Rabu 01 Oct 2025 11:11 WIB

Rencana Trump–Netanyahu; Apakah Adil bagi Perjuangan Palestina?

Rencana Trump–Netanyahu bukanlah peta jalan menuju perdamaian.

Presiden Donald Trump berbicara setelah konferensi pers dengan Perdana Menteri Israel Benjamin Netanyahu.
Foto: AP Photo/Evan Vucci
Presiden Donald Trump berbicara setelah konferensi pers dengan Perdana Menteri Israel Benjamin Netanyahu.

Oleh : Fahmi Salim, Direktur Baitul Maqdis Institute – Majelis Tabligh PP Muhammadiyah

REPUBLIKA.CO.ID, JAKARTA -- Ketika Donald Trump bersama ‘Bibi’ Netanyahu mengumumkan “21 Poin Rencana Gaza” pada 30/9/2025, mereka menyebutnya sebagai jalan keluar dari konflik yang telah menelan puluhan ribu korban jiwa dan menghancurkan Gaza.

‘Bibi’ menyatakan ‘Rencana Trump’ ini akan menghidupkan kembali proyek Abraham Accord 2020, yang sudah kehilangan pamor. Dengan enteng dia mengatakan, bahwa kehancuran yang dialami rakyat Gaza adalah nubuat dari Al-Kitab Kejadian 12:3 "Aku akan memberkati orang-orang yang memberkati engkau (Abraham), dan mengutuk orang-orang yang mengutuk engkau; dan olehmu semua kaum di muka bumi akan mendapat berkat."

Baca Juga

Ayat Bible yang sering dijadikan dasar teologis oleh kelompok Kristen Zionis yang mendominasi politik AS untuk mendukung Israel modern tanpa syarat.

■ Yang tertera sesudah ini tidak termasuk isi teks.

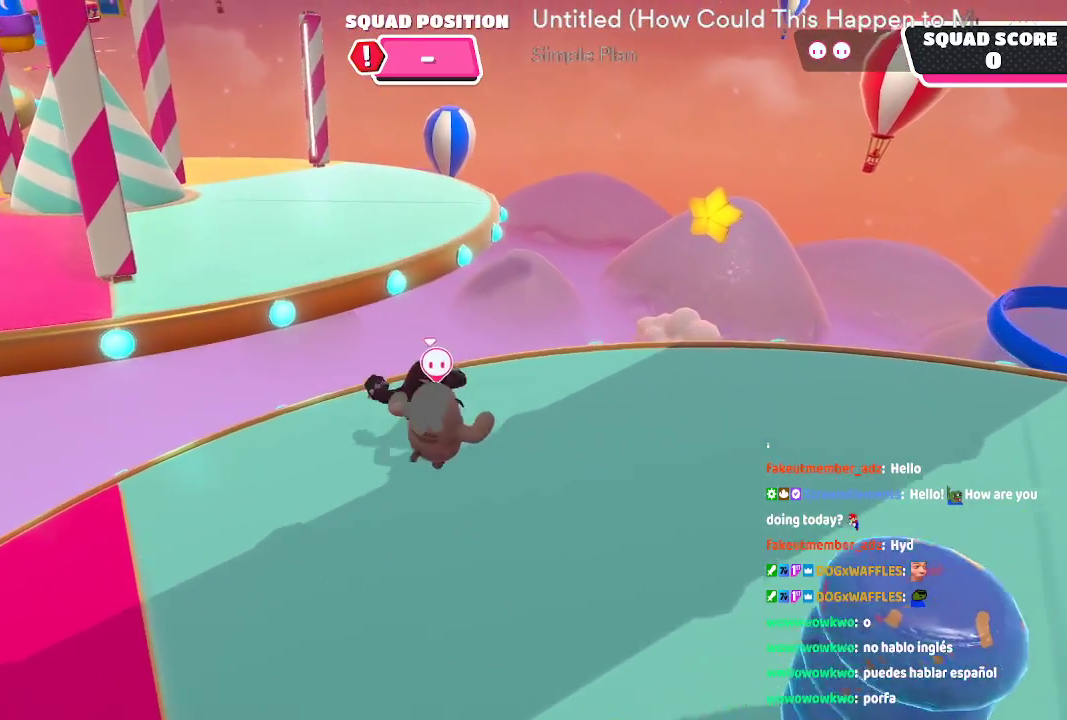
{"dt_ms": 500, "buttons": ["A"], "left_stick": "up-left", "right_stick": "center"}
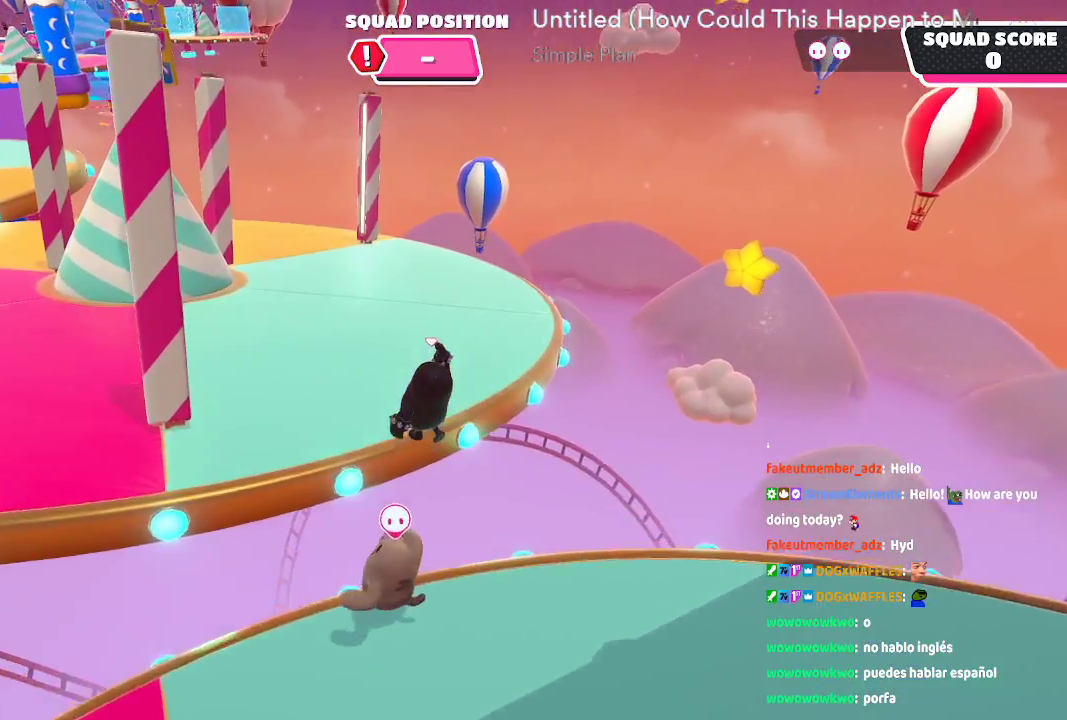
{"dt_ms": 500, "buttons": [], "left_stick": "up-left", "right_stick": "left", "events": [[17, "X", "down"], [100, "A", "up"], [183, "X", "up"], [467, "right_stick", "left"]]}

Rencana ini dipromosikan sebagai formula pragmatis yang akan menghentikan perang, membebaskan sandera, mengalirkan bantuan, serta memulai tahapan rekonstruksi. Namun, jika ditelaah lebih dalam, “Rencana Trump–Netanyahu” bukanlah peta jalan menuju perdamaian.

Ia lebih menyerupai proyek politik yang menormalkan pendudukan, melucuti perlawanan, dan menghapus kedaulatan Palestina. Apa yang diklaim sebagai “hal positif” hanyalah ilusi; sementara substansi rencana justru memperkuat posisi Israel dan memperlemah perjuangan rakyat Palestina.

Ilusi Kemanusiaan

Beberapa poin dalam ‘Gaza Plan’ tampak memberi harapan: penghentian operasi militer Israel bila kesepakatan diterima, pembebasan ribuan tahanan Palestina, serta arus bantuan internasional untuk rekonstruksi. Jika benar terwujud, hal ini tentu membawa manfaat kemanusiaan jangka pendek: nyawa bisa terselamatkan, keluarga dipertemukan, dan rumah-rumah bisa dibangun kembali.

Tetapi kita perlu berhati-hati. Janji kemanusiaan itu tidak disertai jaminan politik yang jelas. Tidak ada komitmen eksplisit tentang penarikan penuh pasukan Israel dari Gaza, “After all people constantly say the IDF should withdraw.. No way, that’s not happening,” ketus ‘Bibi’. Tidak ada jaminan pembentukan negara Palestina berdaulat.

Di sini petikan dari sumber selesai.